━━━ GIVEN TEXT ━━━

3 Steps to Sustainable Self-Love
In my last blog post, I told the Parable of the Painter and promised you a moral this week. The moral is: Your self-worth is determined by your capacity for self-love. So let’s chat about self-love :)
3 Steps to sustainable self-love
Self-worth is a tricky thing. Life doesn’t come with a built-in grading scale, so we either create our own or adopt someone else’s. The only thing you can’t do is escape it. We spend decades trying to achieve worth based upon the scale we choose, not realizing worth exists outside the scale.
There is no shortage of input from the world on our worth. It all starts from our parents, siblings, and other humans involved in our early years. They give us feedback about whether our actions are acceptable or unacceptable. Good or bad. We seek praise and try to avoid punishment. The scale starts to form.
Then we go to school and learn our work really does get graded by others. Anything less than 60% is utter failure, though anything less than 80% is typically frowned upon. We start to see where our peers fall on this grading scale. We compare ourselves.

━━━

§ **JOB 1**
List every group of people that the self-love post names as giving us feedback in our early years.
§ **JOB 2**
In the self-love post, give again word for word the part that opens with the words containing "There is no" and closes with "starts to form.".
§ **JOB 3**
Decide whether each statement agrees with the self-love post, answering yes or no and quoting the deciding words: (a) The post calls any score below 60% utter failure. (b) The post says life comes with a built-in grading scale. (c) The post says we cannot escape the grading of our self-worth.

━━━ GIVEN DATA ━━━

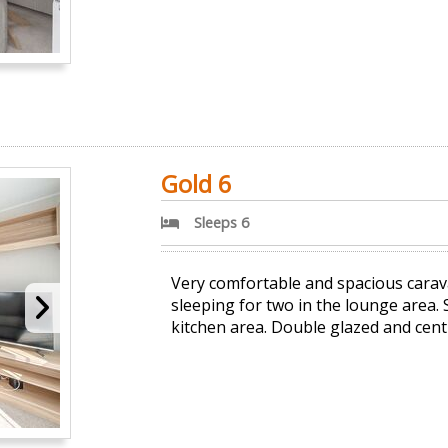
Gold 6
Sleeps 6
Very comfortable and spacious carav
sleeping for two in the lounge area.
kitchen area. Double glazed and cent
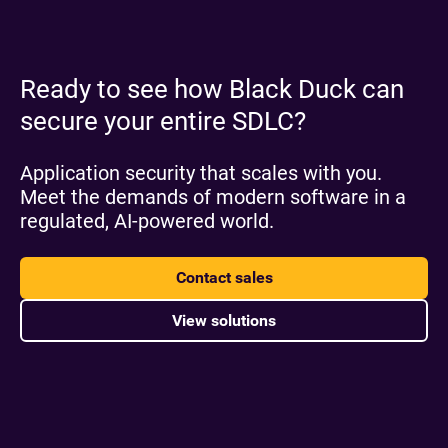
Ready to see how Black Duck can
secure your entire SDLC?
Application security that scales with you.
Meet the demands of modern software in a
regulated, AI-powered world.
Contact sales
View solutions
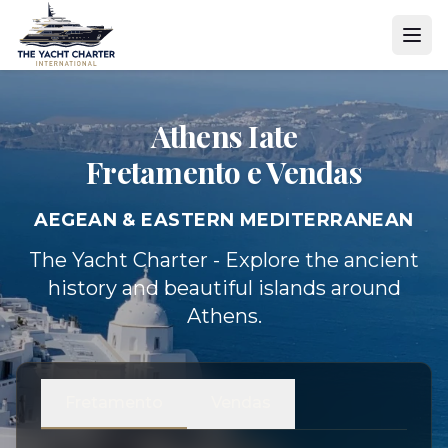
Athens Iate
Fretamento e Vendas
AEGEAN & EASTERN MEDITERRANEAN
The Yacht Charter - Explore the ancient
history and beautiful islands around
Athens.
Fretamento
Vendas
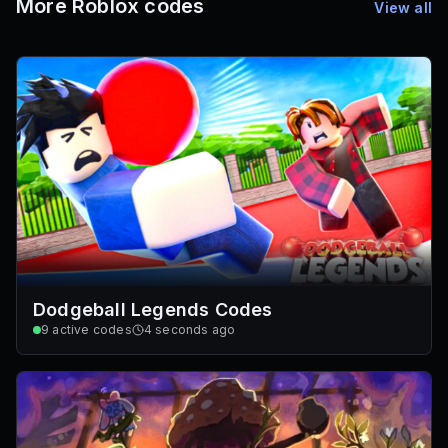
More Roblox codes
View all
Dodgeball Legends Codes
9
active codes
4 seconds ago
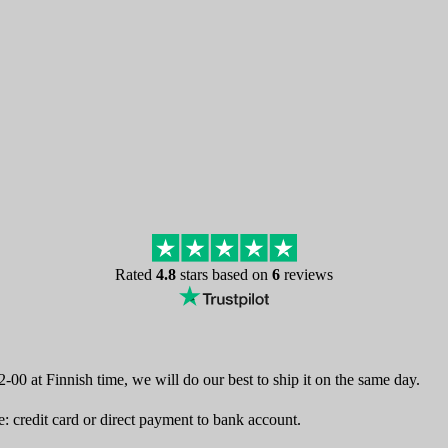
Rated
4.8
stars based on
6
reviews
-00 at Finnish time, we will do our best to ship it on the same day.
 credit card or direct payment to bank account.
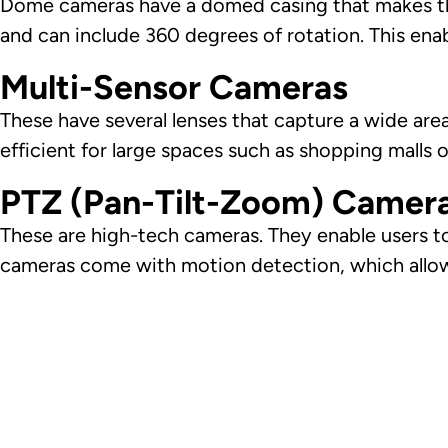
Dome cameras have a domed casing that makes the
and can include 360 degrees of rotation. This en
Multi-Sensor Cameras
These have several lenses that capture a wide are
efficient for large spaces such as shopping malls 
PTZ (Pan-Tilt-Zoom) Camer
These are high-tech cameras. They enable users to
cameras come with motion detection, which allows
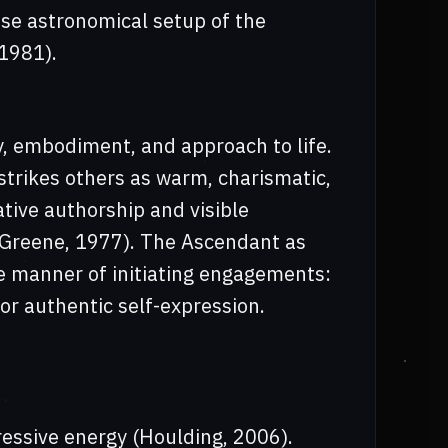
ise astronomical setup of the
1981).
y, embodiment, and approach to life.
strikes others as warm, charismatic,
ative authorship and visible
; Greene, 1977). The Ascendant as
e manner of initiating engagements:
for authentic self-expression.
ressive energy (Houlding, 2006).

━━━

§ **REPLY 1**
parents; siblings; other humans involved in our early years

§ **REPLY 2**
There is no shortage of input from the world on our worth. It all starts from our parents, siblings, and other humans involved in our early years. They give us feedback about whether our actions are acceptable or unacceptable. Good or bad. We seek praise and try to avoid punishment. The scale starts to form.

§ **REPLY 3**
(a) Yes: "Anything less than 60% is utter failure"
(b) No: "Life doesn’t come with a built-in grading scale"
(c) Yes: "The only thing you can’t do is escape it."